Cuando las
mires, presta atención. La gama cromática se reduce a ocres, grises, negros y
tonos terrosos. Es la sustancia del final de una vida. Un ciclo que está
cerrándose. Lo que también confiere cierto aire macabro, silencioso, espectral
a las catorce piezas. Un balance póstumo, para decirlo amablemente. Las realizó
en la Quinta del Sordo, a orillas del río Manzanares. Francisco de Goya compra
esta propiedad en 1819 y la abandona en 1823, cuando se traslada a Burdeos,
donde fallecerá en 1828. La situación física, mental y espiritual que
atraviesa—ya no es joven, está a unos años de su jubilación, su espíritu
crítico se acentúa y lo envuelve como una cebolla morada—le obligan a depurar
su catálogo, ya de por sí oscuro.
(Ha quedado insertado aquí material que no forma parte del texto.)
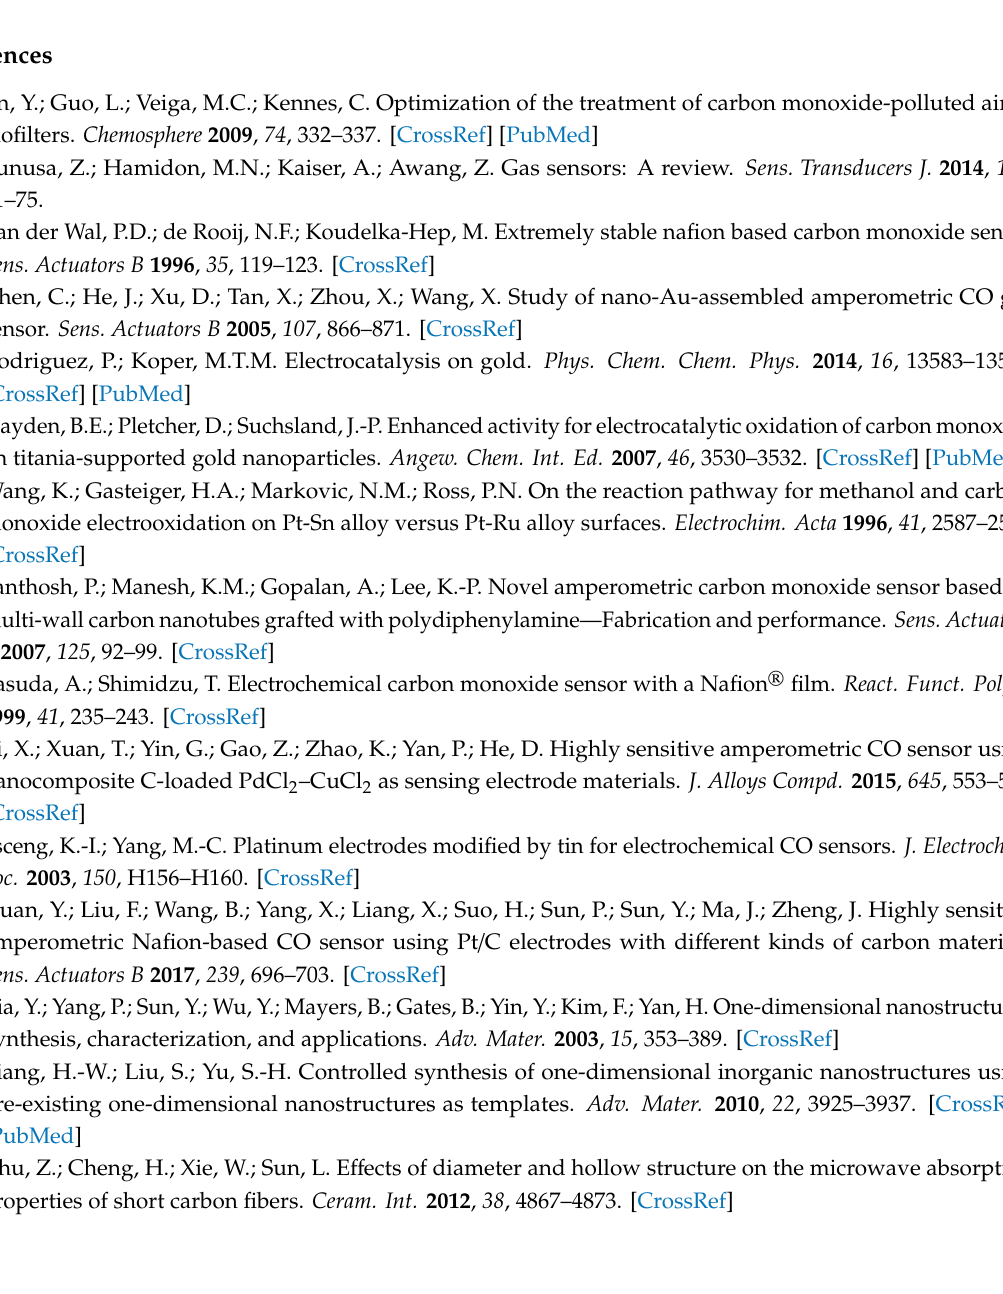
Figure S3: CV and EIS data obtained in 10 mM K 3 Fe(CN) 6 containing 0.1 M KCl, Figure S4: CV in 0.5 M H 2 SO 4 , Figure S5: LSV results of cPt for CO oxidation, Figure S6: Chronoamperometric response for 5 000 s, Table S1: Comparison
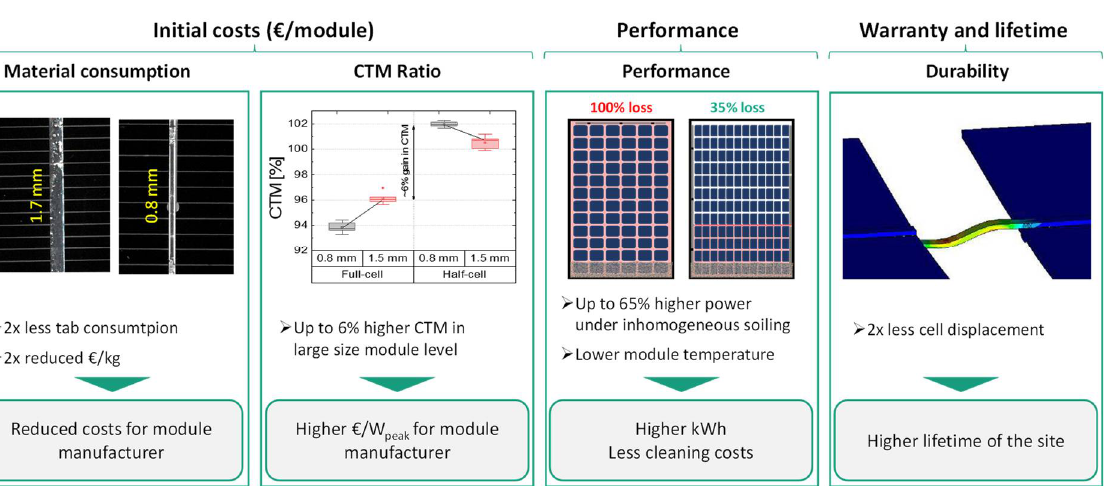
Figure 17. ( left ) Comparison of component costs for half-cell and full-cell modules with five-busbar solar cells and ( right ) a magnification of the left diagram between 65 and 70 EUR/module to highlight the difference in components’ costs between the modules.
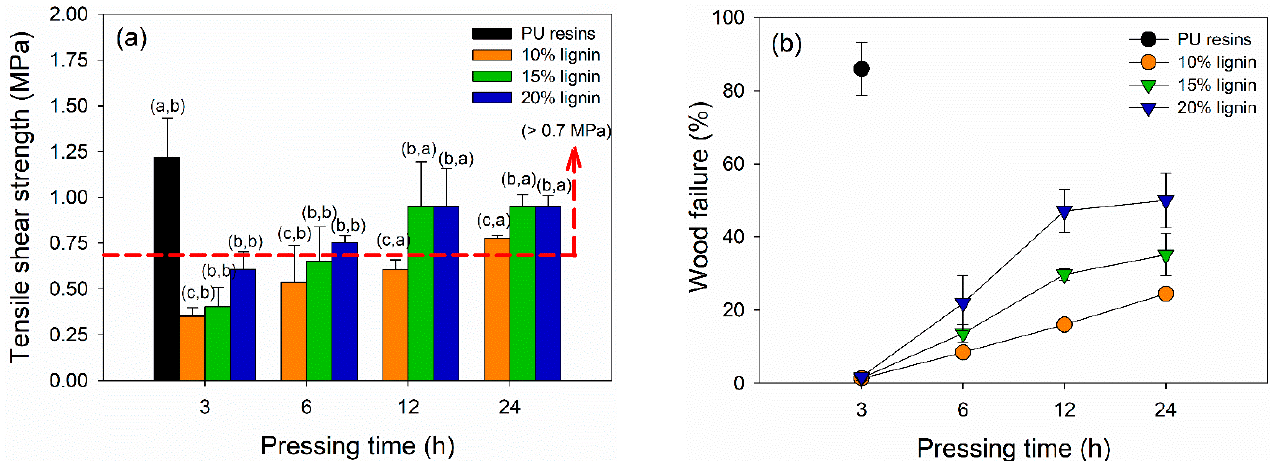
Figure 7. Influence of different lignin contents on the shear strength of plywood at different pressing times: ( a ) tensile shear strength (TSS), ( b ) wood failure. Table 6. Statistical analysis of mechanical properties of plywood bonded with PVOH–lignin–hexamine-based adhesives at different lignin contents and pressing times.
Con lo más fúnebre de su imaginación ha
realizado estos murales. Las pinturas negras. El subconsciente en su más pura
expresión diabólica. Provincia de caprichos y disparates. Un teaser del expresionismo que vendrá.
Por
supuesto, dichas alegorías no son un paseo por el bosque. Te confrontan como
espectador, te provocan, se ríen de tu inocencia. Pero quién sería inocente
para una España que ya ha visto demasiada sangre. Una sociedad dividida entre
progresistas y moderados: monstruo bicéfalo. Con prejuicios y costumbres en caída
libre. Brujería, prostitución, inquisidores, miseria y descontento social. Son
las musas del pintor, los ecos detrás de las paredes, su materia prima. Aunque se cree que Goya intervino los paisajes
bucólicos que decoraban las muros de la finca, y se cuestiona si estos fueron
también de su autoría, sin duda fue determinante su deterioro físico para que
decidiera transformarlos. A sus
setenta y pico años, sobrellevaba un cuadro de tifus. Es curioso cómo la desintegración
orgánica pone las condiciones justas para ciertas obras maestras. Piensa en Van
Gogh, Artaud, Panero, Rothko. Los enfermos y los dementes.
El tifus no
era el único mal que acorralaba al pintor. Entre 1792 y 1793 ya había presentado
síntomas de intoxicación, posiblemente a causa del plomo contenido en sus
pinturas. A raíz de ello le quedó una sordera desastrosa. Otras
interpretaciones arrojan diagnósticos más siniestros. Esquizofrenia, sífilis,
envenenamiento por mercurio. ¿Qué vería Goya cuando se dispuso crear su
exhibición de atrocidades? ¿El horror, la ferocidad o el triunfo de la muerte?
¿Los desesperados conflictos bélicos? ¿Su propia condición senil? Dimelo tú. La
quinta pasa a manos del barón d’Erlanger y en 1874, por encargo del nuevo
dueño, Salvador Martínez Cubells procede al arranque de los óleos y su
posterior traslado en lienzo al Museo del Prado. Los restos de Francisco de Goya
descansan, salvo la cabeza, en Madrid. Y de esa historia no existe ninguna
explicación. Simplemente un día, al exhumar los restos, ya no estaba.